Selected text —
With his past a mystery, one young man is paired with a young woman to become the phantom assassins for a mysterious criminal organization.

What They Say:
Assassin syndicate Inferno is attempting to unite mob gangs into one conglomerate. In order to achieve their goal, Inferno deploys its operatives code-named Phantom. Among them is Zwei and Ein who are fighting to reclaim their past lives.

The Review:
Audio:
The audio presentation brings us the original Japanese in stereo and the English mix upgraded to a 5.1 one with both of them using the Dolby TrueHD lossless codec. The show is one that works a familiar pattern from Bee Train in how their shows operate so we get some good music that sounds solid throughout both mixes and the action is where things pick up a bit. The 5.1 mix obviously bumps things up across the board, but it also simply sounds louder as well. The dialogue plays a bit role in the show with lots of pregnant pauses and the like and it has a good feeling overall as it’s worked across the forward soundstage. The Japanese mix was our primary track for this release though and it definitely fits in with what similar shows have done over the years.

Video:
Originally airing in 2009, the transfer for this twenty-six episode TV series is presented in its original aspect ratio of 1.78:1 in 1080p using the AVC codec. The series is spread across three discs with ten each on the first two and the final six plus the extras on the third disc. The series has a somewhat typical Bee Train look and style with its animation and the transfer works with it pretty well. The bit rate ranges pretty wide at times as is to be expected, but it spends most of its time in the mid 20’s. The show has lots of solid colors and a darker look to it overall because of the story and it avoids heavy noise and breakups in the backgrounds. When the colors go vibrant they definitely stand out, but it’s a fairly standard palette here overall and it doesn’t draw you in hugely with its visuals. The transfer has a good clean look to it overall though and steps things up over the prior DVD release.

Packaging:
The packaging for this release is a done in a slightly thicker than standard Blu-ray case to hold everything inside. The front cover is given over to Ein in her slimmed-down tank top and pants look with her knife out and running with a rifle case. It works with a dark looking character design which is made even more indistinct because of the gray and deep red background that’s used, and a shadowed version of her as well. It’s not the most engaging of covers, which means it’s like the previous releases when I really wish they’d get their hands on something new to make it a bit more distinctive. The back cover goes with a full gray background that’s only broken up by the Blu-ray stripe along the top and the character artwork for Zwei, who is sitting along the corner with a small shadowed version of himself as well. The cover is kept simple for most of it with a few shots from the show and a brief breakdown of the plot concept. The biggest area of information here is the technical grid along the bottom as it deals with both formats and has to be pretty condensed in order to keep the flow.

Menu:
The menus for the release are standard fare in that they use various clips from the show for a full screen layout, though it does at least start with a bit from the opening sequence that gives it a good bit of style and sets the tone. The clips continue to set the tone pretty well with a variety of pieces that are dark in tone and highlights the action just right. The menu navigation is smaller than I would have preferred, a continued problem with FUNimation releases, with the text on top of the clip animation itself in red which makes it harder to see when the background is black. Submenus load quickly and are easy to access but they largely follow the same problem. The discs default to English with sign/song subtitles rather than reader our players’ language presets.

Data supplied —
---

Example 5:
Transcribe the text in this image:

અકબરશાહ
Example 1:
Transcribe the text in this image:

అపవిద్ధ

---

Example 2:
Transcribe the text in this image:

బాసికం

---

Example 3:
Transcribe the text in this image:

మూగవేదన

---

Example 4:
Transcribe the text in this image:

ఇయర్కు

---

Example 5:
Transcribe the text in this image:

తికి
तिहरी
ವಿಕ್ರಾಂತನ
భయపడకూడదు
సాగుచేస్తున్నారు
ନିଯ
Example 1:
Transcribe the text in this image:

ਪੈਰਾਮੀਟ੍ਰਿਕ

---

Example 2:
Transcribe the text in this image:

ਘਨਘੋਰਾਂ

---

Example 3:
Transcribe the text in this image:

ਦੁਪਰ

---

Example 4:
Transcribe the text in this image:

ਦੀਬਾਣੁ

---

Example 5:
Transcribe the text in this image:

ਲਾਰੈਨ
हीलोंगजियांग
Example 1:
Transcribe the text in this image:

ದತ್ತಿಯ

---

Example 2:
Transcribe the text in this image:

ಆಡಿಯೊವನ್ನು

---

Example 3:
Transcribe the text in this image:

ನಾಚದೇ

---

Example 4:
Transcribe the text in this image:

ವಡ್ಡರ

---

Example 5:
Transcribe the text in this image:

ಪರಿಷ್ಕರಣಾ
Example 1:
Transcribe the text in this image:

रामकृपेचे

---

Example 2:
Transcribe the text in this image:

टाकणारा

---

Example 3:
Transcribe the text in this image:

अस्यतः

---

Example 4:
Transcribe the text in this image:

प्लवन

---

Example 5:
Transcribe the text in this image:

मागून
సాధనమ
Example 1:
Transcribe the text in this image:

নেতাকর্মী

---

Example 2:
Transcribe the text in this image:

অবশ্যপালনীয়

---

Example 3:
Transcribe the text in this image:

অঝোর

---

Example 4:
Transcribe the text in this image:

Tasks to perform —
1. Answer these questions using the Blu-ray review.
(a) In what year did the series originally air?
(b) Which character appears on the front cover?
(c) Which codec do both audio mixes use?
2. List every section heading that appears in the Blu-ray review.
3. Write a continuation of the Blu-ray review, starting after its final sentence.
You will not need the data for any of this.

Responses in order —
1.
(a) 2009
(b) Ein
(c) Dolby TrueHD lossless

2. What They Say, The Review, Audio, Video, Packaging, Menu

3.
Extras:
This release retains all the extras from the previous releases and puts them all on the third disc. The primary extra for this release is the twelve picture drama episodes, which are better off being called picture comedy episodes, as it takes a lot of the characters from the series and puts them into weird and amusing situations, such as having Inferno’s higher-ups argue over field trip snack budgets. There are amusing things to be had here, but it feels very off after watching the show. Also included are the clean versions of the opening and closing sequences which is always a welcome piece and a brief set of commercials.

Content: (please note that content portions of a review may contain spoilers)
The path of the Phantom franchise has been a curious one in North America as we’ve seen the visual novel game released years ago by Hirameki and the OVA series released by Media Blasters. Media Blasters went on to package the two of those together eventually so you could get the full experience. With this series, clocking in at twenty-six episodes with animation production done by Bee Train, we get a much more fleshed out and fully realized piece of work that’s essentially another chapter in the girls with guns series from Bee Train except that one of the girls is a dude. The pairing would work just as well if both were women I think, though it’d alter some of the interactions the come up over time as there are a few dalliances that would be complicated by it.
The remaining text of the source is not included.